Please do not create 3 APIs that essentially do the exact same thing. I 
think Sean's on the right track with the modeling he's been doing in his 
PoC library.

I think the classifier spec from Yuji Azama is better than the 
networking-sfc service function chaining API proposal because, well, it 
actually describes an API instead of a series of CLI commands.

The problem with the classifier proposal, though, is that it flattens 
the API into just the rules part, discarding the grouping part that 
allows one to define groups of rules. The service-group[-rules] spec 
gets this part correct.

At this point, I'd recommend just enhancing the existing security-group 
and security-group-rules APIs, though, since having both "service-group" 
and "security-group" in the API referring to similar concepts will be 
quite confusing IMHO. But then, Sean has told me he doesn't want to 
change the original AWS security group concept in the Neutron API... I'm 
on the fence about whether that would really be problematic if the 
security-group[-rules] API is enhanced/evolved appropriately.
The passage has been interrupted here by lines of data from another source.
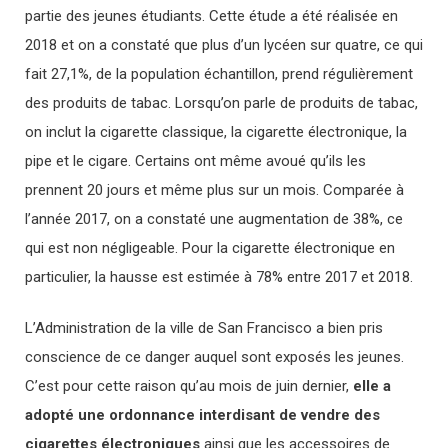
partie des jeunes étudiants. Cette étude a été réalisée en
2018 et on a constaté que plus d’un lycéen sur quatre, ce qui
fait 27,1%, de la population échantillon, prend régulièrement
des produits de tabac. Lorsqu’on parle de produits de tabac,
on inclut la cigarette classique, la cigarette électronique, la
pipe et le cigare. Certains ont même avoué qu’ils les
prennent 20 jours et même plus sur un mois. Comparée à
l’année 2017, on a constaté une augmentation de 38%, ce
qui est non négligeable. Pour la cigarette électronique en
particulier, la hausse est estimée à 78% entre 2017 et 2018.
L’Administration de la ville de San Francisco a bien pris
conscience de ce danger auquel sont exposés les jeunes.
C’est pour cette raison qu’au mois de juin dernier,
elle a
adopté une ordonnance interdisant de vendre des
cigarettes électroniques
ainsi que les accessoires de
In short, my preference, in order, would be:

1) Enhance/evolve the existing security-groups and security-group-rules 
API in Neutron to support more generic classification of traffic from L2 
to L7, using mostly the modeling that Sean has put together in his PoC 
library.

2) Keep the security-group API as-is to keep outward compatibility with 
AWS. Create a single, new service-groups and service-group-rules API for 
L2 to L7 traffic classification using mostly the modeling that Sean has 
put together. Remove the networking-sfc repo and obselete the classifier 
spec. Not sure what should/would happen to the FWaaS API, frankly.